Nicolas Bernard  (ingénieur agronome chez Vivelys, voir photo) a présenté sa vision du « profil raisin ». Selon la société Vivelys (anciennement Sferis), une liste restreinte de paramètres permet de modéliser la capacité de raisins à donner un certain type de vins. Ces paramètres d’intérêts sont les suivants :

- Volume des baies, cette donnée permet non seulement de donner une idée du rendement, mais aussi de déterminer précocement le type de vinification qui sera conduit sur chaque parcelle. De manière caricaturale pour un cépage rouge, les baies de petits volumes sont plutôt à utiliser pour l’obtention de vins rouges concentrés, tandis que celles de grands volumes seraient plus aptes à produire des rosés.

- Couleur des baies (anthocyanes pour les cépages rouges), cette caractéristique peut aider déterminer à déterminer le niveau de développement de la gamme aromatique, et donc la maturité technologique des raisins.

- Polyphénols totaux, c’est le potentiel tannique des vins rouges.

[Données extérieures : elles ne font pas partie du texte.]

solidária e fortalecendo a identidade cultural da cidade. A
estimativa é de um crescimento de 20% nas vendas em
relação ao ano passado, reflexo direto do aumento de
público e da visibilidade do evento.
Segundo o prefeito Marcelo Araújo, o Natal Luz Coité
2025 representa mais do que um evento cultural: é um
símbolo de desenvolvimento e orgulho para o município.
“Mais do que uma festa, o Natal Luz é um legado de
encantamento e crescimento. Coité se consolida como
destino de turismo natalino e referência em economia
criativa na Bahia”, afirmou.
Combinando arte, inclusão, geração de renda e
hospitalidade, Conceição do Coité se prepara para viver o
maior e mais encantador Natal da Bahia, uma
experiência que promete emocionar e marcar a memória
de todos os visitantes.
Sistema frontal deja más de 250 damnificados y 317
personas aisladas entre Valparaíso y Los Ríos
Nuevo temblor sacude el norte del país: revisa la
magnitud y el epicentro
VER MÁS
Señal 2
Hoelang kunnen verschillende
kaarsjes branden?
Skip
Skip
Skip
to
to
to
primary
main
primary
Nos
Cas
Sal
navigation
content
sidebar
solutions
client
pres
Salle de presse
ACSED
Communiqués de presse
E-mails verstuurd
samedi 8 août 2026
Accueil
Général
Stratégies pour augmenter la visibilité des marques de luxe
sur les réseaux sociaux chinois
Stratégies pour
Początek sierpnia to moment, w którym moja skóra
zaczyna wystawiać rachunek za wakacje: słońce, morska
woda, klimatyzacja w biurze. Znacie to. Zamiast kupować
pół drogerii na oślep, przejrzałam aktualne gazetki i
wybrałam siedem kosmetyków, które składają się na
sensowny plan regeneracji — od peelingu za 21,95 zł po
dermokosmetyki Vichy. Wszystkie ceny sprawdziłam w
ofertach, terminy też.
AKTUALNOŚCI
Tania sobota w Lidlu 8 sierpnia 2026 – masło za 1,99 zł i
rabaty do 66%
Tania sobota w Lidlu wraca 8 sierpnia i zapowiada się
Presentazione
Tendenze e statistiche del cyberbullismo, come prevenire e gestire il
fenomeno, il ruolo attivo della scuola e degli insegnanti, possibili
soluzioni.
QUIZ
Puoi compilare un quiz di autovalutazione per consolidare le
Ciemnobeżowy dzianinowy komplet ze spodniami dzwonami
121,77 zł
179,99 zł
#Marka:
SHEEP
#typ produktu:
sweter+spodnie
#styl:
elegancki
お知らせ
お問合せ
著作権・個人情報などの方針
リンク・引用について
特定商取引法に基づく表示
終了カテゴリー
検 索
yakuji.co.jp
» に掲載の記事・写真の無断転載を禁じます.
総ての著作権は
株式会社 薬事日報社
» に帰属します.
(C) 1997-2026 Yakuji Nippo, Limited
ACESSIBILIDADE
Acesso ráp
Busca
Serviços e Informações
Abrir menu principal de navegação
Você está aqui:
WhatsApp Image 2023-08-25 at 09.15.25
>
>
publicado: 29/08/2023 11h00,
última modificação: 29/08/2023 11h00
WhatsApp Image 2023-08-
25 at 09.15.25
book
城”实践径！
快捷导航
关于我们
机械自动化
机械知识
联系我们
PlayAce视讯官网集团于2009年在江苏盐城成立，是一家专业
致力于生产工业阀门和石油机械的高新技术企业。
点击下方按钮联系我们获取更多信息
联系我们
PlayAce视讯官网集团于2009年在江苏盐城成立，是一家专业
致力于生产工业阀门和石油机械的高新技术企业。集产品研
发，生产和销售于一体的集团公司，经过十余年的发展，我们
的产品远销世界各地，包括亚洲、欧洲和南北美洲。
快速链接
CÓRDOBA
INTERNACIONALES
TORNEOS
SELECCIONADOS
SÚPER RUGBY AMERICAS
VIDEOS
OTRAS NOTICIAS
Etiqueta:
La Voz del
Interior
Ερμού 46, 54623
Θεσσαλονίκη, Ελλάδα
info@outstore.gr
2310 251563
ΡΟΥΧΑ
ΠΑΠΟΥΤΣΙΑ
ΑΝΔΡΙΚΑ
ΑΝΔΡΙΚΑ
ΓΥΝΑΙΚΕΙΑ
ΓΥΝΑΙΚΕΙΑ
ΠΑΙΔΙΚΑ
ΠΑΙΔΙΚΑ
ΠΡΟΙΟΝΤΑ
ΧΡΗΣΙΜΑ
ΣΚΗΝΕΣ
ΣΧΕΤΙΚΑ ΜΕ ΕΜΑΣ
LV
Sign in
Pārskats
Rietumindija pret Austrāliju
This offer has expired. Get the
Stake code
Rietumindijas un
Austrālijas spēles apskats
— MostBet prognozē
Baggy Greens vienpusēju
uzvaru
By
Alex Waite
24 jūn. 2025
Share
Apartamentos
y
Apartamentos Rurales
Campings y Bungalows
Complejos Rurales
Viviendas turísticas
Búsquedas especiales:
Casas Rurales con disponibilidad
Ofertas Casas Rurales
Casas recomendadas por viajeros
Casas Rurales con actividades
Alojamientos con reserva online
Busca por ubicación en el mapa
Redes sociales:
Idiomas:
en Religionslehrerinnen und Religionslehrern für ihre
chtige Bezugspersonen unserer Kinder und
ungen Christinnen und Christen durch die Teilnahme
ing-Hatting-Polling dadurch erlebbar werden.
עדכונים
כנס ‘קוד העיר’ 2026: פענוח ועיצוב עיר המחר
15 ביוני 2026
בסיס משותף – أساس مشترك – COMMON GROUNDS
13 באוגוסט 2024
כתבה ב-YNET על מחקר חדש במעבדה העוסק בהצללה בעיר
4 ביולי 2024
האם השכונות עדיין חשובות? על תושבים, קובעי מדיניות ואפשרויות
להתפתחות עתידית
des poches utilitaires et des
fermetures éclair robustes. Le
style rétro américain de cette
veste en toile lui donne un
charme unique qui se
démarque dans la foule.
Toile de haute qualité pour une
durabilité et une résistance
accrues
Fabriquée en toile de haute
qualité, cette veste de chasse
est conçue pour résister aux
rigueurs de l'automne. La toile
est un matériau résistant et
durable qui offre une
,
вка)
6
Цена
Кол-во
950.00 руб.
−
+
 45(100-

Mis en relation avec les teneurs en anthocyanes, il est possible d’avoir une idée de la stabilité de la couleur du vin.

- Acides phénols, ce paramètre est essentiel pour maîtriser l’oxydation de ces moûts (surtout pour les vins blancs).

- Teneur en sucre, c’est le degré alcoolique potentiel.

La gamme Dyostem permet de se pencher sur l’ensemble de ces paramètres clés. Commercialisé en 2006, la première version du Dyostem permettait de mesurer le volume et la teinte des baies. A partir d’un échantillon de 200 baies prélevées au vignoble, un objectif photographique relié à un logiciel de traitement permet de déterminer un angle de teinte moyen (d’après un cercle de couleur à 360°), ainsi que le volume moyen (le logiciel effectue un détourage de chaque baie et y applique un modèle ellipsoïdal proposant un volume) et le niveau d’hétérogénéité de l’échantillon pour ces données. Cet outil efficace présentait cependant des limites de taille. D’abord tous les paramètres du « profil raisin » n’y sont pas intégrés, ensuite le débit de traitement n’est pas si élevé (100 à 150 analyses par jour pour un laboratoire spécialisé).

Dyostem Plus a été créé pour pallier à ces défauts. En plus de la teinte et du volume, les quantités de polyphénols et le degré potentiel sont dorénavant traités. Le débit a également été augmenté grâce à un système de poulies (voir cliché ci-dessous) qui met les raisins en ligne. Le Dyostem Plus permet l’obtention de jus, ce qui rend la méthode destructive.